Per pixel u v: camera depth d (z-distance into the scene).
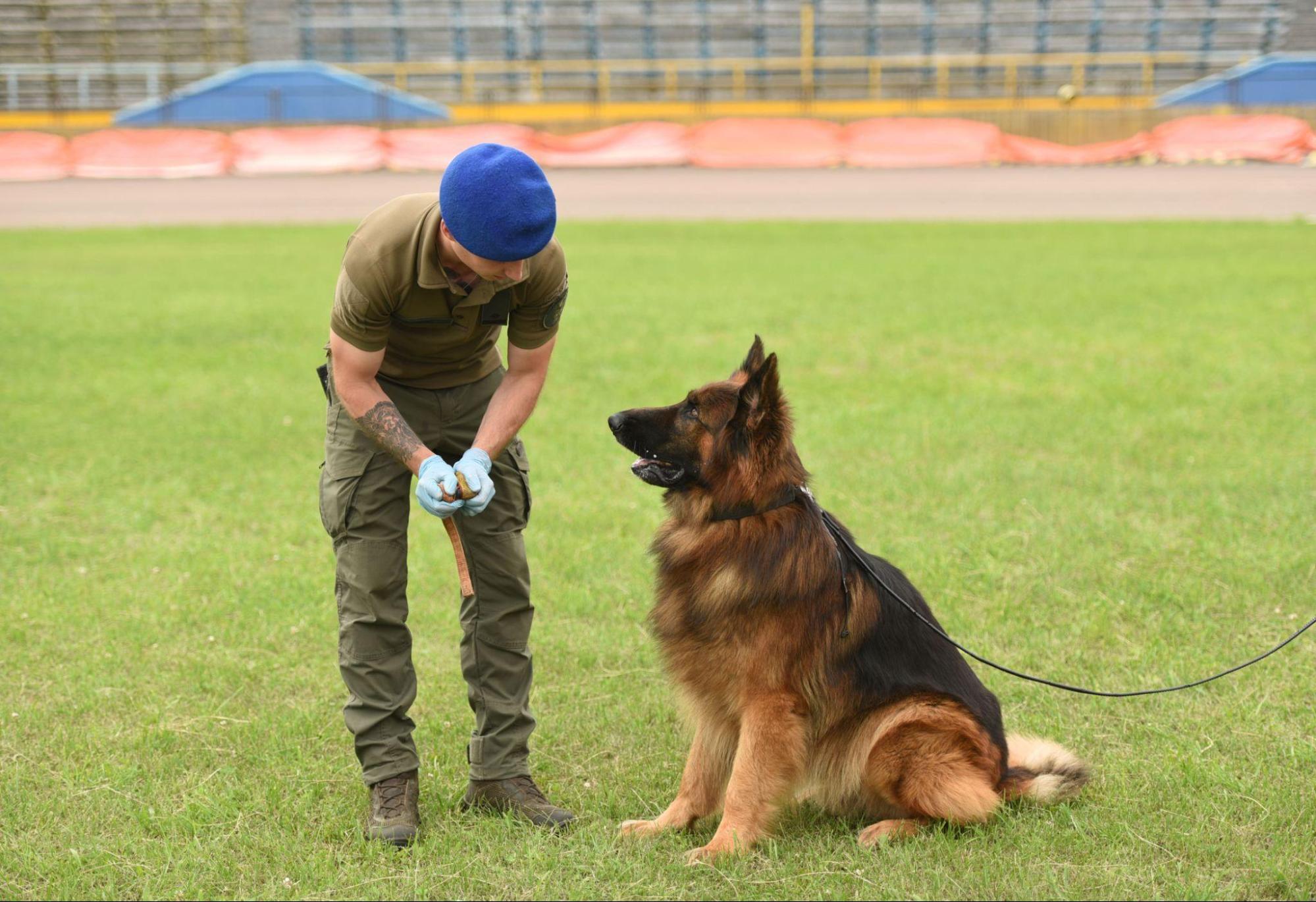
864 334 12.50
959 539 6.34
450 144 31.72
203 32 36.88
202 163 31.53
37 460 8.05
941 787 3.54
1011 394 9.75
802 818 3.87
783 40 37.72
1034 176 29.94
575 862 3.42
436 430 3.68
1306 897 3.21
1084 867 3.36
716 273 17.34
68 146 31.34
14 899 3.26
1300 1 37.59
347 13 37.28
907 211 25.98
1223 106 31.28
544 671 4.91
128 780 3.93
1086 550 6.12
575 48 37.72
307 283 16.62
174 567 6.09
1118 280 15.88
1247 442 8.09
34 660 4.95
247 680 4.77
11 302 14.70
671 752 4.25
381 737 3.64
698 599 3.67
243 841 3.54
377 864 3.42
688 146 32.34
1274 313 13.06
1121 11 37.50
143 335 12.70
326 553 6.36
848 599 3.67
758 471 3.62
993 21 37.59
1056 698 4.55
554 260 3.51
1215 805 3.67
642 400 9.62
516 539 3.75
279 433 8.83
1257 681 4.60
-.-.-
> **PROMPT**: Scan the lines above for "1011 394 9.75" and for "307 283 16.62". Repeat exactly the line holding each of them and every line in between.

> **EXPECTED OUTPUT**:
1011 394 9.75
802 818 3.87
783 40 37.72
1034 176 29.94
575 862 3.42
436 430 3.68
1306 897 3.21
1084 867 3.36
716 273 17.34
68 146 31.34
14 899 3.26
1300 1 37.59
347 13 37.28
907 211 25.98
1223 106 31.28
544 671 4.91
128 780 3.93
1086 550 6.12
575 48 37.72
307 283 16.62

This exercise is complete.